──────── PROVIDED RECORDS
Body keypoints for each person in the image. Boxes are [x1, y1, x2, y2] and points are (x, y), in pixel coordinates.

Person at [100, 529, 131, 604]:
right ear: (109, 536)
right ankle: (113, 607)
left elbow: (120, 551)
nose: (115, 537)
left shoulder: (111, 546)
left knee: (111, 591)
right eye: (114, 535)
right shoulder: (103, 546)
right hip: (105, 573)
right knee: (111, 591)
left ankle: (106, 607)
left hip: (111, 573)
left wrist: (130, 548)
────────────────
EXERCISE BRIEF
Could you transcribe the records in full, exactly?

TASK RESULT
Body keypoints for each person in the image. Boxes are [x1, y1, x2, y2] and points are (x, y), in pixel coordinates.

Person at [100, 529, 131, 604]:
right ear: (109, 536)
right ankle: (113, 607)
left elbow: (120, 551)
nose: (115, 537)
left shoulder: (111, 546)
left knee: (111, 591)
right eye: (114, 535)
right shoulder: (103, 546)
right hip: (105, 573)
right knee: (111, 591)
left ankle: (106, 607)
left hip: (111, 573)
left wrist: (130, 548)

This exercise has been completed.